Most of all, they invested their time.
“My mom has always been supportive,” Micah said. “My dad has always been my hero. I always wanted to be like my dad. Growing up, he was Superman to me. I’ve always wanted to live up to his expectations and exceed them. I think I’ve done a pretty good job so far.”
Yeah, not bad. Micah has been first-team all ACC for the past three seasons. This year, he leads the ACC in tackles and is fourth in the nation. He has been a pivotal player in Virginia’s 6-6 record, an improvement over the 2-10 mark of 2016. He helped the Cavaliers earn an invitation to the Military Bowl on Thursday against the Naval Academy in Annapolis, Md.
The Sporting News selected him for its first-team All-America squad and Kiser was a second-team All-America selection by The Associated Press, Football Writers Association of America, USA Today, College Football News, SB Nation and the Walker Camp Football Foundations.
Academically, Micah earned an undergraduate degree in foreign affairs in his first four years at Virginia — 3.4 GPA — and has spent the past semester in graduate school, pursuing a master’s degree in higher education, focusing on athletic administration.
He’ll put that on hold for now as he prepares for the NFL draft. Online or on campus, he will finish his graduate studies.
“He says he’s going to continue to learn,” Donna said.
Donna, 52 and a graduate of Winthrop College (now Winthrop University) is the clinical operations manager at the Rubin Institute for Advanced Orthopedics at Sinai Hospital in Baltimore.
Michael, 52 and a graduate of the University of Maryland-Eastern Shore, is the director of MedStar Franklin Square Hospital in Maryland.
They haven’t done badly. But they wanted their sons to do even better, so a significant emphasis always has been placed on education. “Knowledge is power,” Donna said.
And while Michael appreciates the knowledge that he has been his son’s inspiration, Michael said, “Micah has always been my inspiration. He’s always been extremely smart and disciplined. It seemed like he could adapt to any sport, swimming, diving, lacrosse, football, basketball. Even around the house, working with me, it was always, ‘Dad, what do you need?’
“When I was putting in a new patio, Micah was with me picking up the water machine, the bags of cement, and I would say, ‘We’re going to figure out how to do this together.’ If I was building something, doing landscape work to get the yard ready for the summer, trimming trees, we were working side by side.
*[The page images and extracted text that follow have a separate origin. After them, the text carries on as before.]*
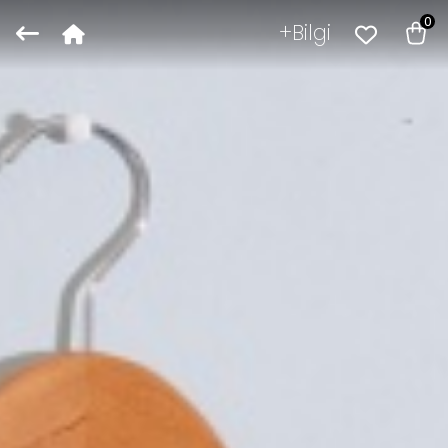
0
Bilgi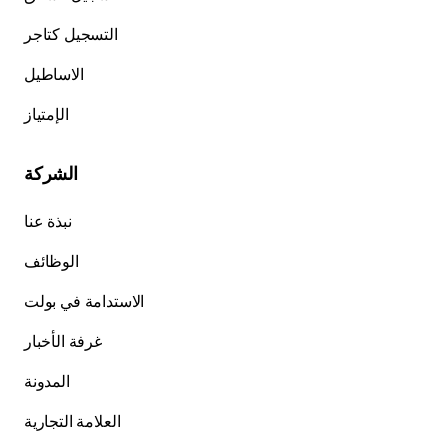
التسجيل كتاجر
الاساطيل
الإمتياز
الشركة
نبذة عنا
الوظائف
الاستدامة في بولت
غرفة الأخبار
المدونة
العلامة التجارية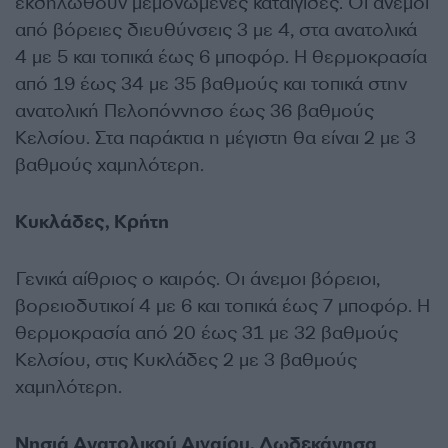
εκδηλωθούν μεμονωμένες καταιγίδες. Οι άνεμοι
από βόρειες διευθύνσεις 3 με 4, στα ανατολικά
4 με 5 και τοπικά έως 6 μποφόρ. Η θερμοκρασία
από 19 έως 34 με 35 βαθμούς και τοπικά στην
ανατολική Πελοπόννησο έως 36 βαθμούς
Κελσίου. Στα παράκτια η μέγιστη θα είναι 2 με 3
βαθμούς χαμηλότερη.
Κυκλάδες, Κρήτη
Γενικά αίθριος ο καιρός. Οι άνεμοι βόρειοι,
βορειοδυτικοί 4 με 6 και τοπικά έως 7 μποφόρ. Η
θερμοκρασία από 20 έως 31 με 32 βαθμούς
Κελσίου, στις Κυκλάδες 2 με 3 βαθμούς
χαμηλότερη.
Νησιά Ανατολικού Αιγαίου, Δωδεκάνησα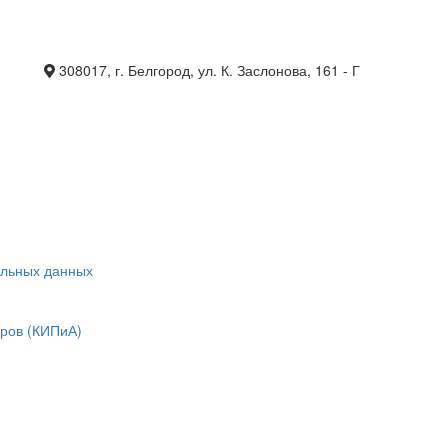
308017, г. Белгород, ул. К. Заслонова, 161 - Г
альных данных
оров (КИПиА)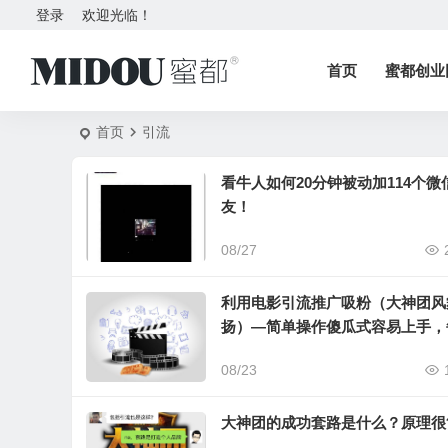
登录
欢迎光临！
首页
蜜都创业
首页
引流
看牛人如何20分钟被动加114个微
友！
08/27
利用电影引流推广吸粉（大神团风
扬）—简单操作傻瓜式容易上手，
轻松加粉丝200++
08/23
大神团的成功套路是什么？原理很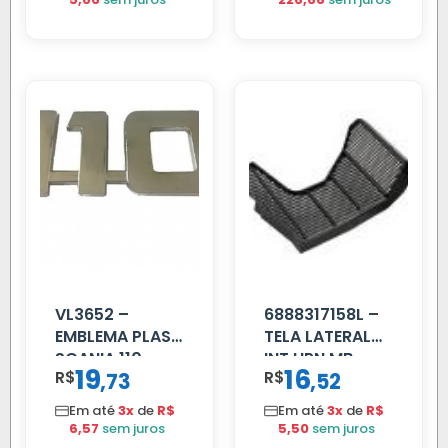
VL3652 –
6888317158L –
EMBLEMA PLAST
TELA LATERAL
SCANIA 110
INT HPN MB
19
16
R$
,
R$
,
73
52
CROMADO
709/MB 1618 LD
TELA
Em até
3x
de
R$
Em até
3x
de
R$
6,57
sem juros
5,50
sem juros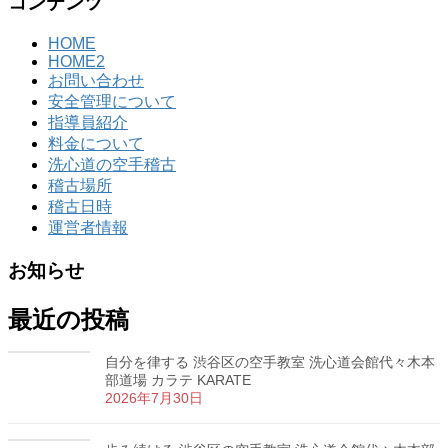
コンテンツ
HOME
HOME2
お問い合わせ
安全管理について
指導員紹介
料金について
洗心道の空手稽古
稽古場所
稽古日時
運営者情報
お知らせ
最近の投稿
自分を律する 渋谷区の空手教室 洗心道会館代々木本
部道場 カラテ KARATE
2026年7月30日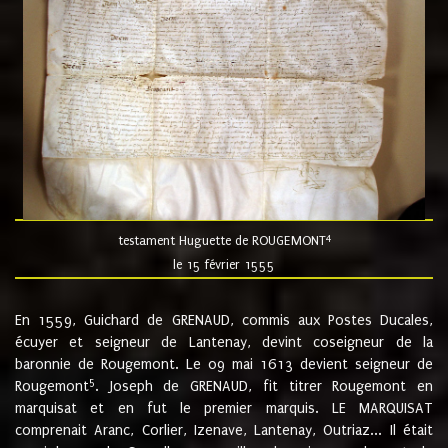
4
testament Huguette de ROUGEMONT
le 15 février 1555
En 1559, Guichard de GRENAUD, commis aux Postes Ducales,
écuyer et seigneur de Lantenay, devint coseigneur de la
baronnie de Rougemont. Le 09 mai 1613 devient seigneur de
5
Rougemont
. Joseph de GRENAUD, fit titrer Rougemont en
marquisat et en fut le premier marquis. LE MARQUISAT
comprenait Aranc, Corlier, Izenave, Lantenay, Outriaz... Il était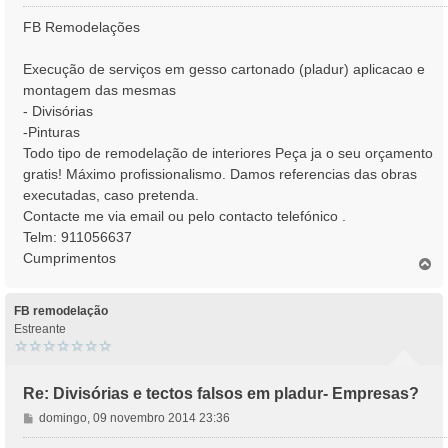
e
n
FB Remodelações
s
a
Execução de serviços em gesso cartonado (pladur) aplicacao e
g
montagem das mesmas
e
- Divisórias
m
-Pinturas
Todo tipo de remodelação de interiores Peça ja o seu orçamento
gratis! Máximo profissionalismo. Damos referencias das obras
executadas, caso pretenda.
Contacte me via email ou pelo contacto telefónico .
Telm: 911056637
Cumprimentos
T
o
p
o
FB remodelação
Estreante
Re: Divisórias e tectos falsos em pladur- Empresas?
M
domingo, 09 novembro 2014 23:36
e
“Micah thought of me as Superman? The secret is to make them think you’re Superman. If you want to find out what makes your kids work, put your kids first. Find out what they’re passionate about and invest in their passion. Do as much as you can with your kids.
“My sons would say, ‘Dad, where are your friends?’ I didn’t have time for friends. I had time for my kids. I didn’t just drop them off at practice. I stayed for practice. Micah and I went up and down the East Coast for lacrosse, fall ball, indoor season, outdoor season, practice after practice.”
The Kisers invested on the front end and the payoff is coming on the back end. Not that they had any type of payoff in mind. They simply wanted their sons to be happy and to put them in positions to succeed.
They are a family of faith and do not have to look far to see what can be reaped when properly sown.
“We always wanted to make sure we’re available,” Donna said. “We pride ourselves on the fact that there’s not much we’ve missed in their lives.
“I’ve broken the meter for saying I’m the proudest mom. We’re so thankful.”
The evidence is clear that Donna and Michael are not the only Kiser family members who have reason to be thankful.